** Work item **
Repeat every record below exactly, leaving out the pictures.
* * *
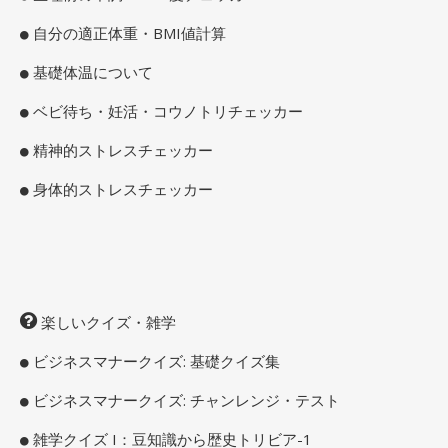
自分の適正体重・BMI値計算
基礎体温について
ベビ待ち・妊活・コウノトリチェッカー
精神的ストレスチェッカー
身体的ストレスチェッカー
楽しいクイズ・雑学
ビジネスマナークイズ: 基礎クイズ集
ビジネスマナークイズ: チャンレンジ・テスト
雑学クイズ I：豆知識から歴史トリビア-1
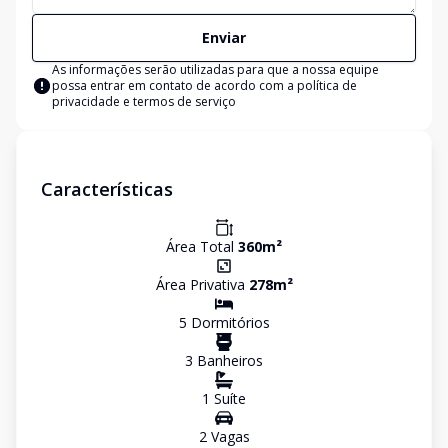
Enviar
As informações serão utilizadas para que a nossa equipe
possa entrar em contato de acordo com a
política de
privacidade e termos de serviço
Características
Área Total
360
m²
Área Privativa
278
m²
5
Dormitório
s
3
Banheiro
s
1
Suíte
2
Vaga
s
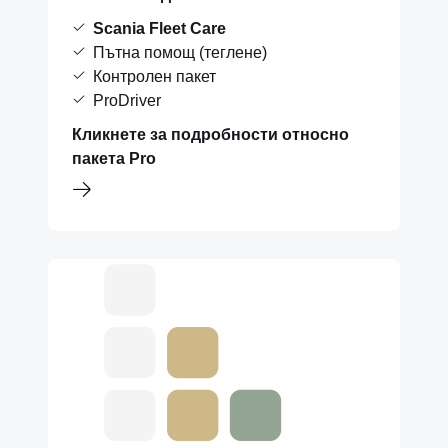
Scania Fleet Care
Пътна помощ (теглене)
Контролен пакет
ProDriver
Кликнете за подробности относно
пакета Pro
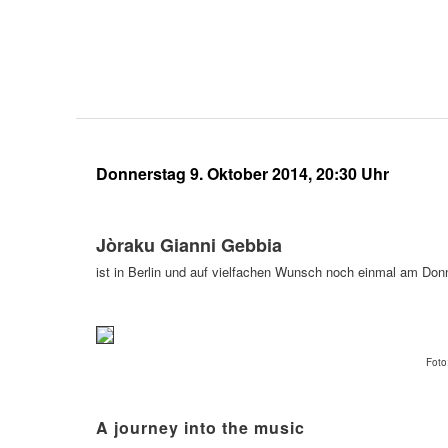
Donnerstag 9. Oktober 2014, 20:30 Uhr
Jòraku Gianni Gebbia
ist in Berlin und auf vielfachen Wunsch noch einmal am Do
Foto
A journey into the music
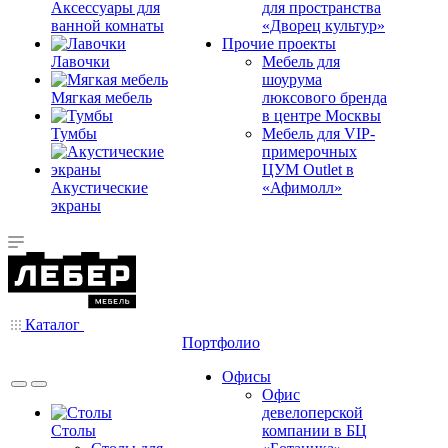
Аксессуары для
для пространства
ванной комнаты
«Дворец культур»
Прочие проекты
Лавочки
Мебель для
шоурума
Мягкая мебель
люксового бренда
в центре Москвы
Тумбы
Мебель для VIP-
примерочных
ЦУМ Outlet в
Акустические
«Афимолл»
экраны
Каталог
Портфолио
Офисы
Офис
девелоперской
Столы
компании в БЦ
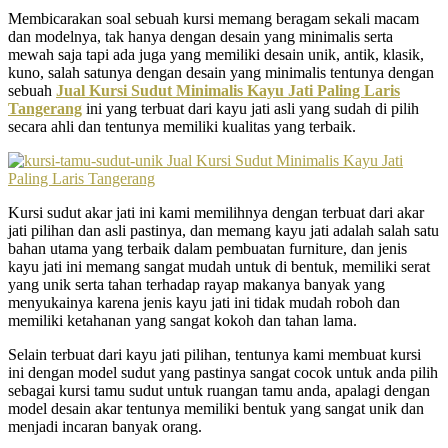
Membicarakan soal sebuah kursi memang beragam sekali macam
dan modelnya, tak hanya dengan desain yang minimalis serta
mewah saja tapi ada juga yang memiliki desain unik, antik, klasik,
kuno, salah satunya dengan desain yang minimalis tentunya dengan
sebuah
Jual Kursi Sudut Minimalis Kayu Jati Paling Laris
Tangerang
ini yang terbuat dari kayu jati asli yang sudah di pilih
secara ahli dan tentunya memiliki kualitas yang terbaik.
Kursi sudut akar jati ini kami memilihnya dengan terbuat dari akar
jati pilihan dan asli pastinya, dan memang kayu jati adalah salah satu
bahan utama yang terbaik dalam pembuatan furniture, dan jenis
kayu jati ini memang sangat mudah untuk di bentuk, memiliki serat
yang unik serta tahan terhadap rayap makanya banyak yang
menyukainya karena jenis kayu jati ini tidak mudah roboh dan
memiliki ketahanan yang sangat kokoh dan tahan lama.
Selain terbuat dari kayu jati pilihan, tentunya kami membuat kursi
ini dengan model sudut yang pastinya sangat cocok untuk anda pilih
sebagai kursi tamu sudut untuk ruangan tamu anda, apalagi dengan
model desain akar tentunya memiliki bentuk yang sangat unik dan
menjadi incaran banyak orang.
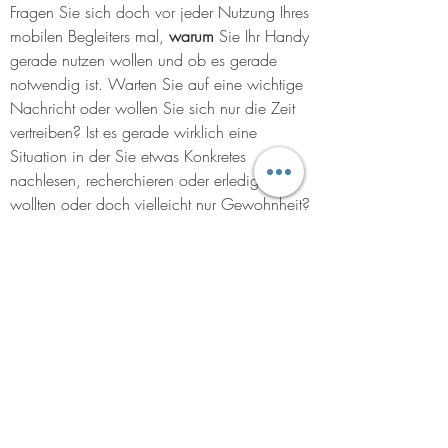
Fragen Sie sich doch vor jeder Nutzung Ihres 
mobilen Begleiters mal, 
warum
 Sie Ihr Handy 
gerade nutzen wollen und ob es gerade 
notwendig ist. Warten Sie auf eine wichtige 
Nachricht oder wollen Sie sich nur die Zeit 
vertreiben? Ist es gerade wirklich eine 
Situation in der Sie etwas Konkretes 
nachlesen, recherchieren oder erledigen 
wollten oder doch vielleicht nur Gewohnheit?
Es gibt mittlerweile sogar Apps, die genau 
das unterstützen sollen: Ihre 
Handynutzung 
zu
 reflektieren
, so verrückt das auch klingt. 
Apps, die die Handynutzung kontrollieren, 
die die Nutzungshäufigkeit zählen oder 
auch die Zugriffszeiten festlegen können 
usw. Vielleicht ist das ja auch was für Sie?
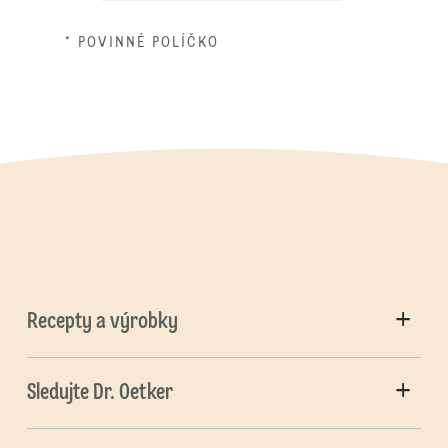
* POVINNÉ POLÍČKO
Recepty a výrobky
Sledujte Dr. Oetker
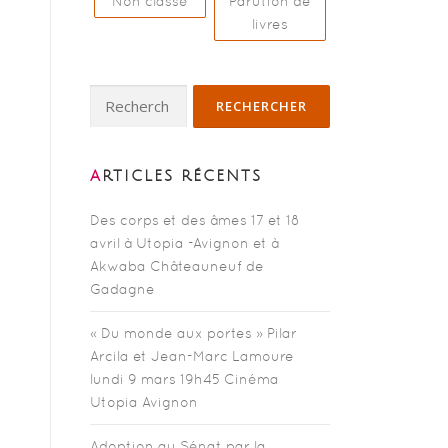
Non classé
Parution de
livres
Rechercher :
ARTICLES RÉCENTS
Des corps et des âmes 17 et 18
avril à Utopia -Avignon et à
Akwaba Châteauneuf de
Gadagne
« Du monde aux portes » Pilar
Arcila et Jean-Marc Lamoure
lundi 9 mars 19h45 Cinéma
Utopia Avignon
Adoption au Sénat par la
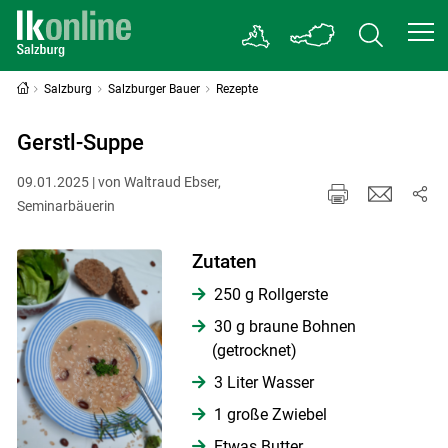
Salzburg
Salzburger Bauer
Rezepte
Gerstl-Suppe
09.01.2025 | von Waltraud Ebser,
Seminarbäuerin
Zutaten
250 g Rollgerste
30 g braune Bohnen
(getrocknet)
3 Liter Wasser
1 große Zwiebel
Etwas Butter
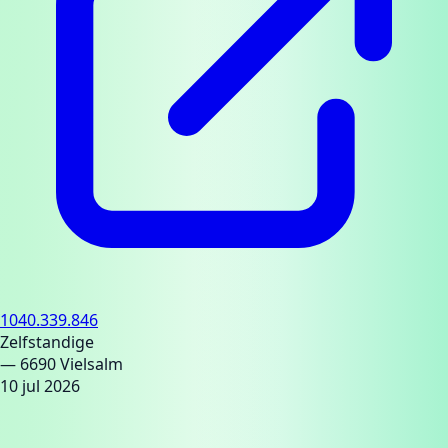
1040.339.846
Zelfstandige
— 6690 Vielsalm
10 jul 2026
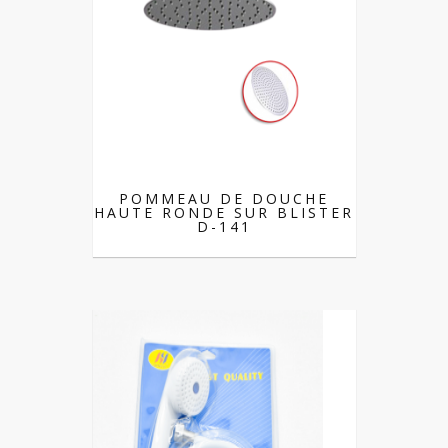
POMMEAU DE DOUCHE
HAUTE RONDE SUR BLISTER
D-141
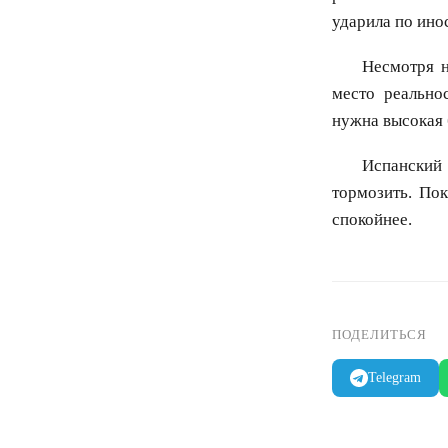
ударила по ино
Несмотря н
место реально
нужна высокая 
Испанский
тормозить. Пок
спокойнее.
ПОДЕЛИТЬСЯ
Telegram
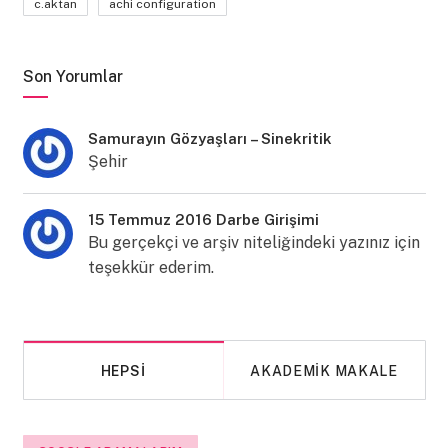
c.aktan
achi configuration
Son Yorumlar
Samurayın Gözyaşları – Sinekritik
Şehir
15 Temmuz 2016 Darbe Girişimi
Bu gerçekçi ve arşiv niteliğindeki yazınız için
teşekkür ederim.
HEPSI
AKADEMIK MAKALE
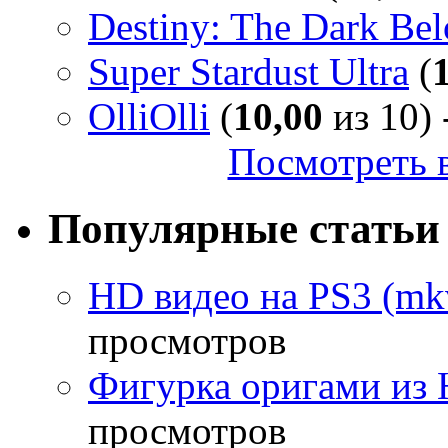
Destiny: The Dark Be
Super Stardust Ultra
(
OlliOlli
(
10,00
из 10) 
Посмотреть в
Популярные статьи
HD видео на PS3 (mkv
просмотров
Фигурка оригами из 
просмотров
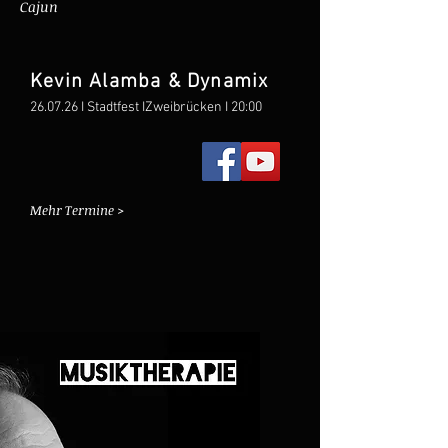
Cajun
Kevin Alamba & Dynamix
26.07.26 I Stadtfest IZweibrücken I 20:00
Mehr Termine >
* * *
** Written answer **
自分の適正体重・BMI値計算
基礎体温について
ベビ待ち・妊活・コウノトリチェッカー
精神的ストレスチェッカー
身体的ストレスチェッカー
楽しいクイズ・雑学
ビジネスマナークイズ: 基礎クイズ集
ビジネスマナークイズ: チャンレンジ・テスト
雑学クイズ I：豆知識から歴史トリビア-1
Enviar
As informações serão utilizadas para que a nossa equipe
possa entrar em contato de acordo com a
política de
privacidade e termos de serviço
Características
Área Total
360
m²
Área Privativa
278
m²
5
Dormitório
s
3
Banheiro
s
1
Suíte
2
Vaga
s
Scania Fleet Care
Пътна помощ (теглене)
Контролен пакет
ProDriver
Кликнете за подробности относно
пакета Pro
Donnerstag 9. Oktober 2014, 20:30 Uhr
Jòraku Gianni Gebbia
ist in Berlin und auf vielfachen Wunsch noch einmal am Do
Foto
A journey into the music
Аксессуары для
для пространства
ванной комнаты
«Дворец культур»
Прочие проекты
Лавочки
Мебель для
шоурума
Мягкая мебель
люксового бренда
в центре Москвы
Тумбы
Мебель для VIP-
примерочных
ЦУМ Outlet в
Акустические
«Афимолл»
экраны
Каталог
Портфолио
Офисы
Офис
девелоперской
Столы
компании в БЦ
Membicarakan soal sebuah kursi memang beragam sekali macam
dan modelnya, tak hanya dengan desain yang minimalis serta
mewah saja tapi ada juga yang memiliki desain unik, antik, klasik,
kuno, salah satunya dengan desain yang minimalis tentunya dengan
sebuah
Jual Kursi Sudut Minimalis Kayu Jati Paling Laris
Tangerang
ini yang terbuat dari kayu jati asli yang sudah di pilih
secara ahli dan tentunya memiliki kualitas yang terbaik.
Kursi sudut akar jati ini kami memilihnya dengan terbuat dari akar
jati pilihan dan asli pastinya, dan memang kayu jati adalah salah satu
bahan utama yang terbaik dalam pembuatan furniture, dan jenis
kayu jati ini memang sangat mudah untuk di bentuk, memiliki serat
yang unik serta tahan terhadap rayap makanya banyak yang
menyukainya karena jenis kayu jati ini tidak mudah roboh dan
memiliki ketahanan yang sangat kokoh dan tahan lama.
Selain terbuat dari kayu jati pilihan, tentunya kami membuat kursi
ini dengan model sudut yang pastinya sangat cocok untuk anda pilih
sebagai kursi tamu sudut untuk ruangan tamu anda, apalagi dengan
model desain akar tentunya memiliki bentuk yang sangat unik dan
menjadi incaran banyak orang.
Fragen Sie sich doch vor jeder Nutzung Ihres 
mobilen Begleiters mal, 
warum
 Sie Ihr Handy 
gerade nutzen wollen und ob es gerade 
notwendig ist. Warten Sie auf eine wichtige 
Nachricht oder wollen Sie sich nur die Zeit 
vertreiben? Ist es gerade wirklich eine 
Situation in der Sie etwas Konkretes 
nachlesen, recherchieren oder erledigen 
wollten oder doch vielleicht nur Gewohnheit?
Es gibt mittlerweile sogar Apps, die genau 
das unterstützen sollen: Ihre 
Handynutzung 
zu
 reflektieren
, so verrückt das auch klingt. 
Apps, die die Handynutzung kontrollieren, 
die die Nutzungshäufigkeit zählen oder 
auch die Zugriffszeiten festlegen können 
usw. Vielleicht ist das ja auch was für Sie?
* POVINNÉ POLÍČKO
Recepty a výrobky
Sledujte Dr. Oetker
Non classé
Parution de
livres
Rechercher :
ARTICLES RÉCENTS
Des corps et des âmes 17 et 18
avril à Utopia -Avignon et à
Akwaba Châteauneuf de
Gadagne
« Du monde aux portes » Pilar
Arcila et Jean-Marc Lamoure
lundi 9 mars 19h45 Cinéma
Utopia Avignon
Adoption au Sénat par la
Salzburg
Salzburger Bauer
Rezepte
Gerstl-Suppe
09.01.2025 | von Waltraud Ebser,
Seminarbäuerin
Zutaten
250 g Rollgerste
30 g braune Bohnen
(getrocknet)
3 Liter Wasser
1 große Zwiebel
Etwas Butter
1040.339.846
Zelfstandige
— 6690 Vielsalm
10 jul 2026
POMMEAU DE DOUCHE
HAUTE RONDE SUR BLISTER
D-141
ударила по ино
Несмотря н
место реально
нужна высокая 
Испанский
тормозить. Пок
спокойнее.
ПОДЕЛИТЬСЯ
Telegram
c.aktan
achi configuration
Son Yorumlar
Samurayın Gözyaşları – Sinekritik
Şehir
15 Temmuz 2016 Darbe Girişimi
Bu gerçekçi ve arşiv niteliğindeki yazınız için
teşekkür ederim.
HEPSI
AKADEMIK MAKALE
Destiny: The Dark Be
Super Stardust Ultra
(
OlliOlli
(
10,00
из 10) 
Посмотреть в
Популярные статьи
HD видео на PS3 (mkv
просмотров
Фигурка оригами из 
просмотров
Cajun
Kevin Alamba & Dynamix
26.07.26 I Stadtfest IZweibrücken I 20:00
Mehr Termine >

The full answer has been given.